The following fields must be completed:

Migration User-chosen name to give the migration job
jwt DKube OAuth token from the Operator or Data Scientist right-hand menu (DKube OAuth Token)
dkubeurl url of the master node for the DKube installation. This is the same url that is available in the browser window used to access DKube.
jobs Names of the Notebooks, Jobs, and Inferences to migrate

Note

The fields must have quotes surrounding the data

After filling in the fields, the ini file must be saved.

_images/Notebook_Jupyter_Migration_Save.png

Important

If the file is not saved before moving ahead, the information will need to be entered again

Running the Migration Command

The command is initiated from within the Jupyter notebook.

_images/Notebook_Jupyter_New.jpg

Important

The Python command must be invoked from the home folder, as shown in the figure above.
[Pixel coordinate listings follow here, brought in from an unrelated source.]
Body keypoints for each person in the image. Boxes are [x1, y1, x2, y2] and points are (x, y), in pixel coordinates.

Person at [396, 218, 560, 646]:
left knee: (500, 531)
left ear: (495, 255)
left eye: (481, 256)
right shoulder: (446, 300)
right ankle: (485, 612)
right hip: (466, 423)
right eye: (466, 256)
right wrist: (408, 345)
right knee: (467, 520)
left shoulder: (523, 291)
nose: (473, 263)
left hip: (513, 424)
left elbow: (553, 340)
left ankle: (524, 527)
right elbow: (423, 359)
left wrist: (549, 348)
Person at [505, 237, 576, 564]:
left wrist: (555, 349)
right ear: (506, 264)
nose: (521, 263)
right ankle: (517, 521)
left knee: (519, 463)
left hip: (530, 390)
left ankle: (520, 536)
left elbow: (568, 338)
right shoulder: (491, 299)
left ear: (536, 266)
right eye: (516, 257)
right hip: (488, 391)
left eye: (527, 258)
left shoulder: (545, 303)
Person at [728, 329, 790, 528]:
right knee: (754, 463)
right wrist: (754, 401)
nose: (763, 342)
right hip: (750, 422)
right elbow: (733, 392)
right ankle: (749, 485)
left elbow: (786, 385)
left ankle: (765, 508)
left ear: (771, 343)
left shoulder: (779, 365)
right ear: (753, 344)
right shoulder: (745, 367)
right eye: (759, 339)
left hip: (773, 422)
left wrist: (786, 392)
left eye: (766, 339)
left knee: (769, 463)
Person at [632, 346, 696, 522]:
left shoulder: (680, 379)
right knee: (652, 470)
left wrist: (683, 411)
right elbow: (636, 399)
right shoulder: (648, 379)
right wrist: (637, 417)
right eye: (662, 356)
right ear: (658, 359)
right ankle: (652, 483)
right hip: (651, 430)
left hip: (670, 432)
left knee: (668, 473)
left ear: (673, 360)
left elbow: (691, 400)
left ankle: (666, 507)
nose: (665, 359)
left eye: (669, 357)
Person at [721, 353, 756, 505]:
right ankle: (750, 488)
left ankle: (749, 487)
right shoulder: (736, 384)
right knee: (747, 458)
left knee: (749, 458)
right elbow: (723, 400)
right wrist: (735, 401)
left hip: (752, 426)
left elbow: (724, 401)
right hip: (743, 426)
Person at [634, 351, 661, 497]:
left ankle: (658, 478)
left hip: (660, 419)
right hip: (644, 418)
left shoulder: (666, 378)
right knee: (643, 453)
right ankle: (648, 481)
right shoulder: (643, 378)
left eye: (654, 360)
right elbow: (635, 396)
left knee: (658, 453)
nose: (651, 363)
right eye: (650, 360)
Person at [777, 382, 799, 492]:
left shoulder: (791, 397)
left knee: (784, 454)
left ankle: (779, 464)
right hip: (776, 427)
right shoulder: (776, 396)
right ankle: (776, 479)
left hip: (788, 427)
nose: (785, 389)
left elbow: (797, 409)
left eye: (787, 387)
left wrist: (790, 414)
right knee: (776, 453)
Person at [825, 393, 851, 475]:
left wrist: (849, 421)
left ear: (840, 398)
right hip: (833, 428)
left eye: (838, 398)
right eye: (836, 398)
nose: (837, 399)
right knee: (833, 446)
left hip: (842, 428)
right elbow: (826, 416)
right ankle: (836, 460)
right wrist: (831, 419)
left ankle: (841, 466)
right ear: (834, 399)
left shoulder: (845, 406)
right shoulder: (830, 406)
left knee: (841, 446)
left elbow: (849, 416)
If it is started from another folder, the configuration file will not be found using the command below.

_images/Notebook_Jupyter_New_Python.jpg

The format for the command is:

!dkubectl migration start --name=<migration name> --config=./tools/dkubectl/migration.ini
migration name User-defined name for the migration
migration ini file Name of ini file for migration - normally migration.ini

_images/Notebook_Jupyter_Migration_Run.jpg

The migration will initiate, and provide status.

Once the jobs have been migrated to the target, they will be visible through the DKube url on the target platform.